Segment Open

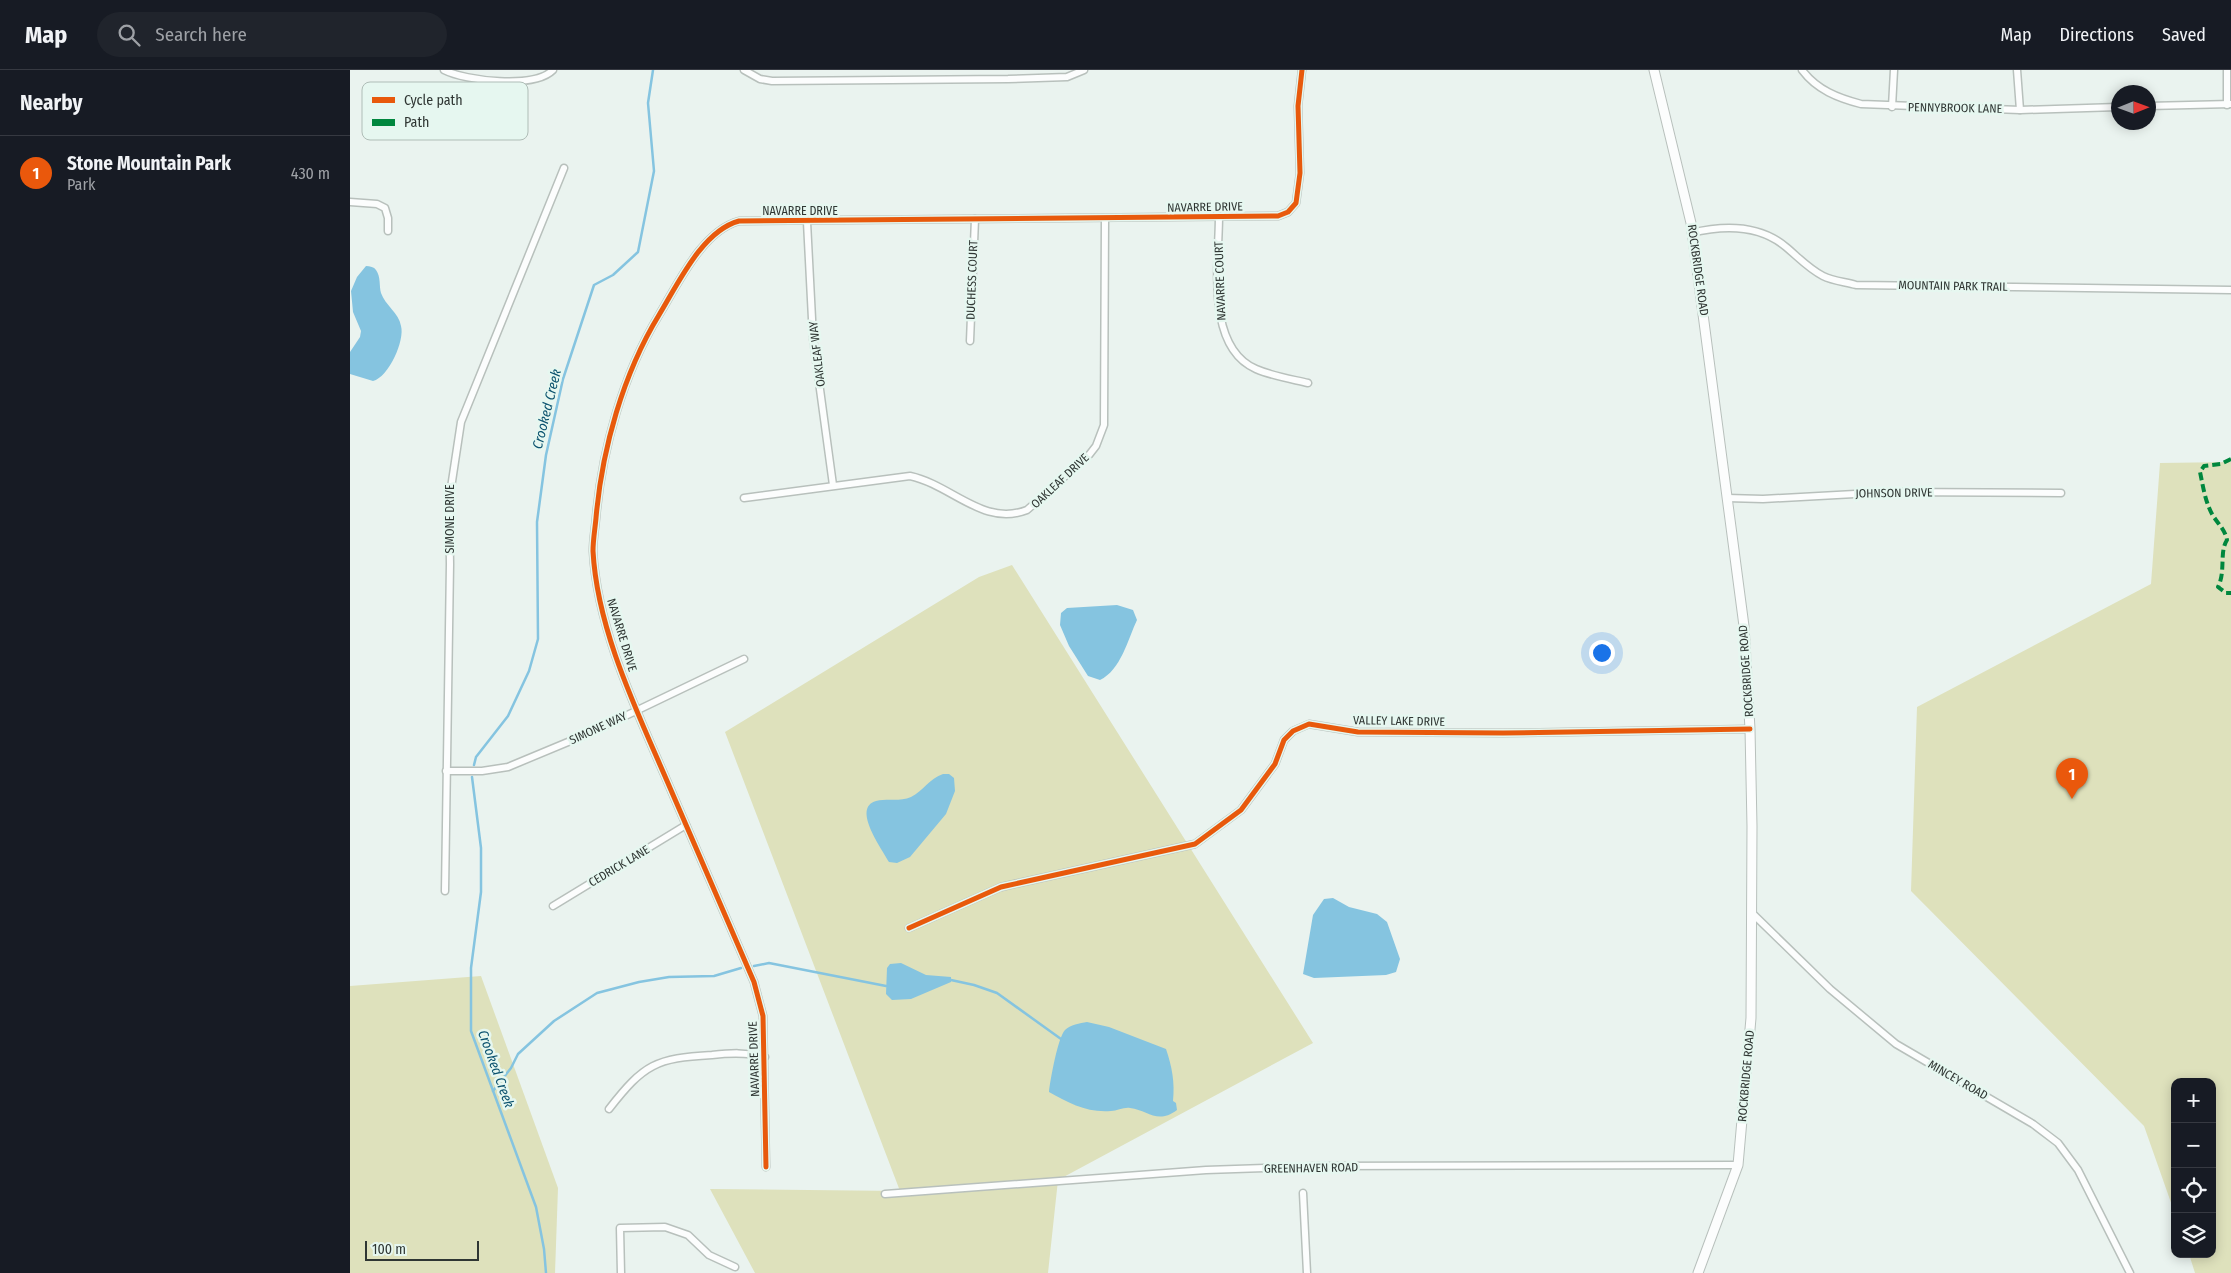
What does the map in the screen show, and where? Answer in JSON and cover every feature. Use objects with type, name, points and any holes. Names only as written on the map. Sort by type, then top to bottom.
[{"type":"main road","name":"ROCKBRIDGE ROAD","points":[[1654,70],[1691,222],[1744,626],[1750,729],[1751,1018],[1738,1165],[1698,1273]]},
{"type":"street","points":[[444,70],[456,75],[498,81],[540,78],[552,70]]},
{"type":"street","points":[[744,70],[760,79],[782,81],[1008,80],[1067,77],[1084,70]]},
{"type":"street","name":"NAVARRE DRIVE","points":[[766,1168],[763,1016],[754,982],[636,710],[605,621],[597,584],[593,549],[602,473],[619,406],[639,353],[654,322],[684,274],[711,237],[728,224],[739,221],[807,222],[1278,216],[1288,212],[1296,203],[1300,173],[1298,106],[1302,70]]},
{"type":"street","name":"PENNYBROOK LANE","points":[[1802,70],[1819,87],[1839,98],[1860,104],[1892,107],[2020,110],[2111,107]]},
{"type":"street","points":[[1892,107],[1894,70]]},
{"type":"street","points":[[2017,70],[2020,110]]},
{"type":"street","points":[[2156,106],[2229,104],[2227,70]]},
{"type":"street","name":"SIMONE DRIVE","points":[[445,891],[450,564],[449,501],[456,444],[460,422],[564,168]]},
{"type":"street","points":[[350,202],[378,204],[385,208],[388,218],[388,231]]},
{"type":"street","name":"NAVARRE COURT","points":[[1219,216],[1219,313],[1225,336],[1238,354],[1255,369],[1308,383]]},
{"type":"street","name":"OAKLEAF DRIVE","points":[[744,498],[910,476],[928,480],[983,510],[1005,516],[1028,510],[1089,455],[1101,436],[1106,413],[1105,219]]},
{"type":"street","name":"DUCHESS COURT","points":[[970,341],[975,220]]},
{"type":"street","name":"OAKLEAF WAY","points":[[807,222],[813,338],[833,485]]},
{"type":"street","name":"MOUNTAIN PARK TRAIL","points":[[1691,233],[1706,229],[1742,228],[1762,232],[1770,235],[1807,266],[1824,276],[1856,284],[2231,290]]},
{"type":"street","name":"JOHNSON DRIVE","points":[[1727,498],[1763,499],[1891,492],[2061,493]]},
{"type":"street","name":"SIMONE WAY","points":[[446,771],[482,771],[508,767],[744,659]]},
{"type":"street","name":"VALLEY LAKE DRIVE","points":[[909,928],[1001,886],[1195,844],[1242,810],[1275,764],[1284,740],[1293,731],[1309,724],[1358,732],[1503,733],[1750,729]]},
{"type":"street","name":"CEDRICK LANE","points":[[553,906],[686,825]]},
{"type":"street","name":"MINCEY ROAD","points":[[1752,914],[1830,989],[1896,1044],[2033,1124],[2058,1143],[2078,1170],[2130,1273]]},
{"type":"street","points":[[609,1109],[628,1085],[660,1062],[675,1057],[736,1053],[765,1057]]},
{"type":"street","name":"GREENHAVEN ROAD","points":[[885,1194],[1206,1170],[1319,1166],[1738,1165]]},
{"type":"street","points":[[1303,1193],[1307,1273]]},
{"type":"street","points":[[621,1273],[620,1228],[665,1227],[680,1232],[688,1235],[709,1254],[735,1267]]},
{"type":"green space","points":[[2231,462],[2231,1273],[2195,1273],[2190,1258],[2216,1258],[2216,1078],[2171,1078],[2171,1203],[2144,1126],[1911,891],[1917,707],[2151,584],[2160,463]]},
{"type":"green space","points":[[1012,565],[1313,1043],[1058,1180],[1048,1273],[755,1273],[710,1189],[900,1191],[725,732],[979,577]]},
{"type":"green space","points":[[481,976],[558,1188],[555,1273],[350,1273],[350,986]]},
{"type":"water","points":[[366,266],[373,267],[378,273],[381,293],[398,317],[402,332],[401,340],[390,366],[385,373],[373,381],[350,374],[350,352],[360,337],[361,331],[353,312],[351,291],[357,277]]},
{"type":"water","points":[[1117,605],[1133,610],[1137,620],[1119,662],[1100,680],[1088,676],[1069,646],[1060,625],[1061,613],[1067,608]]},
{"type":"water","points":[[943,774],[949,774],[954,778],[955,791],[946,814],[910,857],[897,863],[889,862],[871,830],[867,812],[869,805],[876,801],[911,797],[934,778]]},
{"type":"water","points":[[1333,898],[1349,907],[1377,914],[1387,922],[1400,959],[1396,972],[1386,975],[1314,978],[1303,974],[1313,915],[1324,899]]},
{"type":"water","points":[[901,963],[926,975],[951,977],[951,982],[911,999],[892,1000],[886,994],[887,968],[890,964]]},
{"type":"water","points":[[1087,1022],[1109,1027],[1166,1049],[1174,1087],[1173,1101],[1176,1103],[1177,1110],[1164,1116],[1158,1116],[1130,1108],[1111,1111],[1086,1109],[1049,1092],[1062,1034],[1070,1027]]},
{"type":"waterway","name":"Crooked Creek","points":[[474,765],[476,757],[508,716],[529,671],[538,639],[537,522],[546,455],[563,379],[594,285],[613,275],[638,252],[654,171],[648,103],[653,70]]},
{"type":"waterway","name":"Crooked Creek","points":[[472,777],[481,848],[481,892],[471,968],[471,1031],[536,1207],[544,1249],[546,1273]]},
{"type":"waterway","points":[[754,966],[769,963],[886,986]]},
{"type":"waterway","points":[[493,1091],[511,1068],[518,1054],[554,1021],[597,993],[639,982],[669,977],[714,976],[741,968]]},
{"type":"waterway","points":[[951,980],[997,993],[1061,1039]]},
{"type":"marked path","points":[[2231,459],[2221,464],[2204,466],[2200,472],[2210,509],[2223,529],[2227,540],[2223,550],[2222,575],[2218,587],[2226,593],[2231,593]]},
{"type":"cycle path","points":[[766,1167],[763,1016],[754,982],[629,693],[609,637],[596,580],[593,543],[603,465],[616,413],[646,338],[683,274],[702,247],[726,227],[739,221],[1278,216],[1288,212],[1296,203],[1300,173],[1298,106],[1302,70]]},
{"type":"cycle path","points":[[909,928],[1001,887],[1195,844],[1241,810],[1275,764],[1284,740],[1293,731],[1309,724],[1358,732],[1503,733],[1750,729]]},
{"type":"place","name":"Stone Mountain Park","points":[[2072,799]]}]
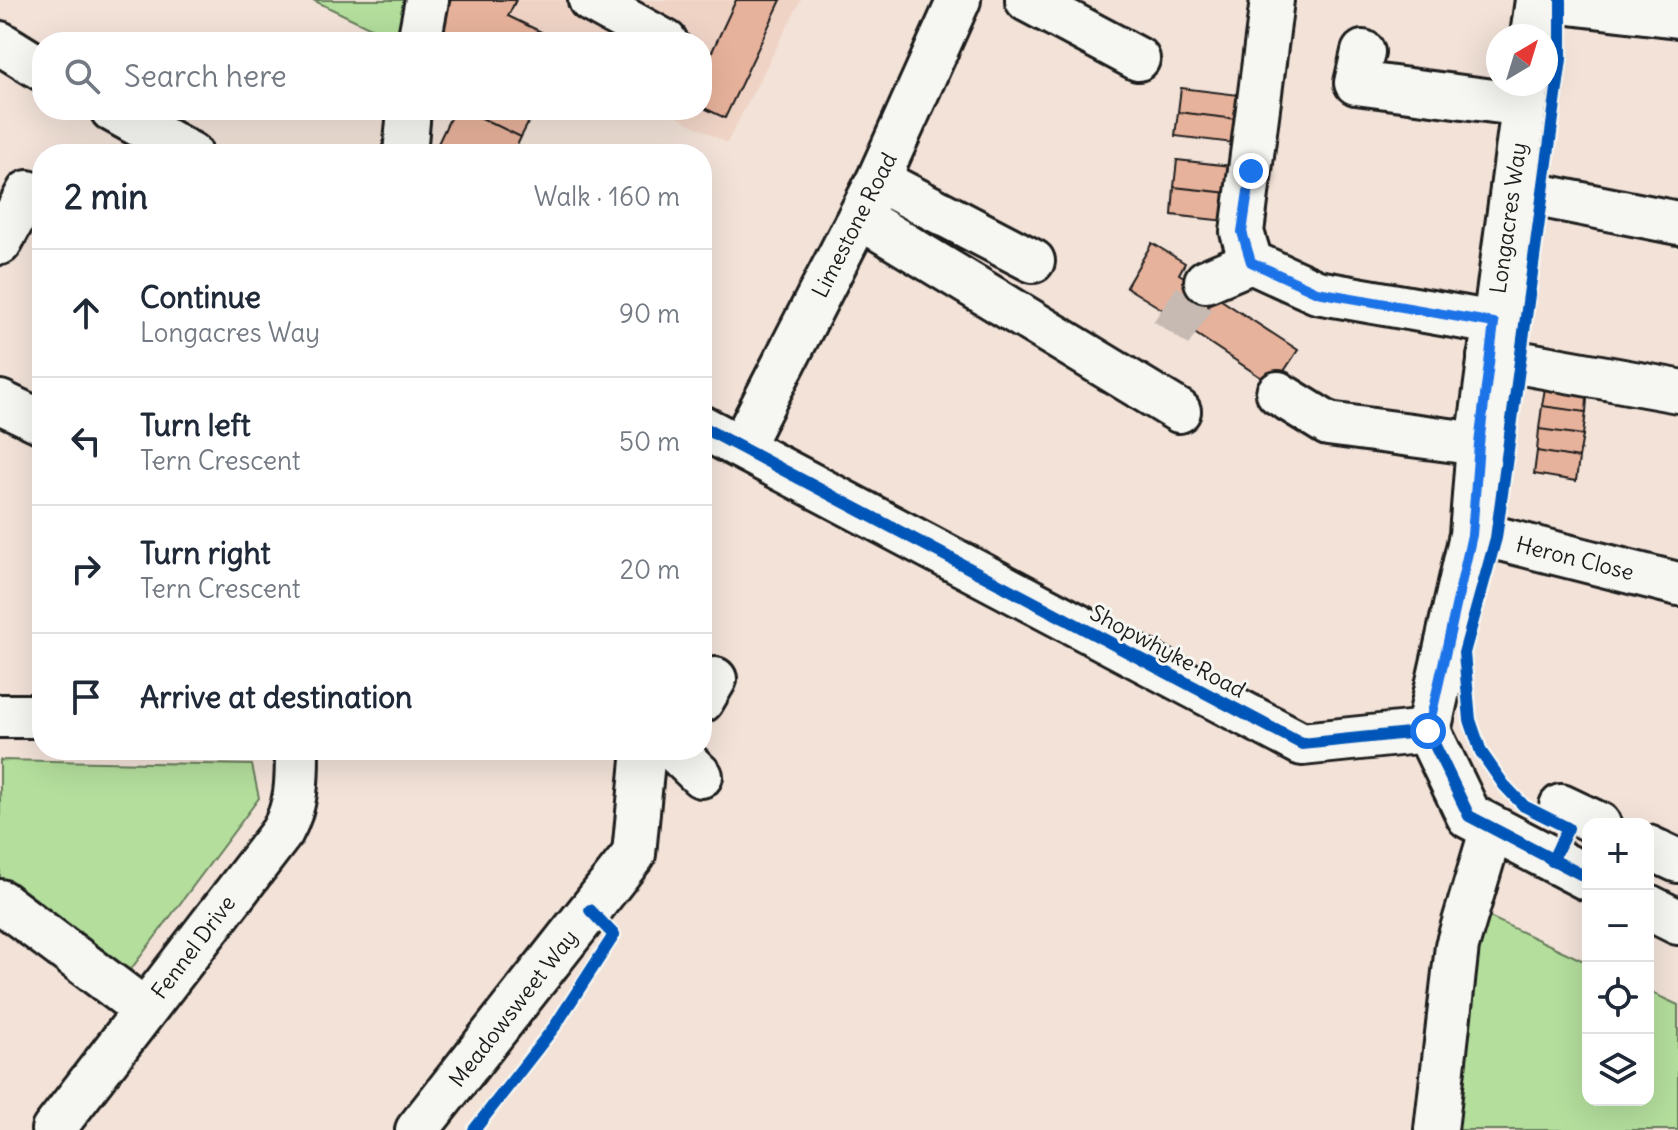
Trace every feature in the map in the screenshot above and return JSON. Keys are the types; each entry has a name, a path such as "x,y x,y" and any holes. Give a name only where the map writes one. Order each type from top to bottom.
{"main road":[{"path":"1536,24 1541,0"},
{"name":"Longacres Way","path":"1428,731 1472,535 1479,444 1525,96"},
{"path":"1428,731 1469,816 1582,875"},
{"path":"1654,910 1678,922"}],"street":[{"path":"421,32 427,0"},
{"path":"590,0 648,32"},
{"name":"Limestone Road","path":"741,447 878,180 959,0"},
{"path":"1027,0 1138,59"},
{"path":"1251,262 1242,232 1272,0"},
{"path":"1541,0 1678,16"},
{"path":"0,43 32,63"},
{"path":"1363,52 1356,83 1486,92"},
{"path":"130,120 173,144"},
{"path":"406,144 408,120"},
{"path":"878,180 1033,261"},
{"path":"1512,190 1678,223"},
{"path":"0,243 28,192"},
{"path":"859,217 1179,411"},
{"path":"1206,281 1251,262 1317,292 1678,391"},
{"path":"1278,393 1328,424 1479,444"},
{"path":"0,402 32,417"},
{"name":"Shopwhyke Road","path":"712,432 1302,744 1428,731"},
{"name":"Heron Close","path":"1472,535 1496,538 1678,584"},
{"path":"0,716 32,716"},
{"name":"Fennel Drive","path":"53,1130 282,832 289,819 297,787 297,760"},
{"name":"Meadowsweet Way","path":"417,1130 634,854 643,760"},
{"path":"1561,806 1586,818"},
{"path":"1436,1130 1457,946 1492,828"},
{"path":"1654,850 1678,861"},
{"path":"0,901 145,1010"}],"shaded area":[{"path":"423,0 801,0 727,143 683,120 712,120 712,32 418,32"}],"green space":[{"path":"313,0 417,0 404,32 379,32"},
{"path":"0,760 252,765 259,798 128,973 0,879"},
{"path":"1466,906 1582,960 1582,1106 1654,1106 1654,994 1678,1005 1678,1130 1418,1130"}],"building":[{"path":"451,0 516,0 508,16 541,32 435,32"},
{"path":"736,0 781,0 725,118 712,112 712,52"},
{"path":"1181,88 1239,95 1236,119 1178,112"},
{"path":"1178,112 1236,119 1233,143 1175,136"},
{"path":"449,120 486,120 521,137 518,144 438,144"},
{"path":"486,120 530,120 521,137"},
{"path":"1177,160 1231,166 1228,193 1174,187"},
{"path":"1174,187 1228,193 1225,221 1172,215"},
{"path":"1152,243 1185,263 1179,274 1215,296 1194,329 1126,287"},
{"path":"1215,296 1298,350 1274,386 1193,332"},
{"path":"1546,382 1588,386 1586,412 1542,406"},
{"path":"1542,406 1586,412 1583,435 1539,429"},
{"path":"1539,429 1583,435 1579,458 1537,451"},
{"path":"1537,451 1579,458 1576,481 1534,474"}],"tunnel":[{"path":"1171,333 1206,281"}],"cycle path":[{"path":"1552,861 1568,828 1524,806 1504,785 1481,752 1470,720 1464,653 1496,538 1561,59 1561,0"},
{"path":"712,432 1302,744 1428,731 1469,816 1582,875"},
{"path":"474,1130 555,1026 614,935 590,910"}],"route":[{"path":"1251,171 1242,232 1251,262 1317,292 1494,323 1479,444 1472,535 1428,731"}]}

Segment Closed

- **BRIEF**:
Find every line above that includes the word "feature" and report only how many there are.

- **TASK SOLUTION**:
2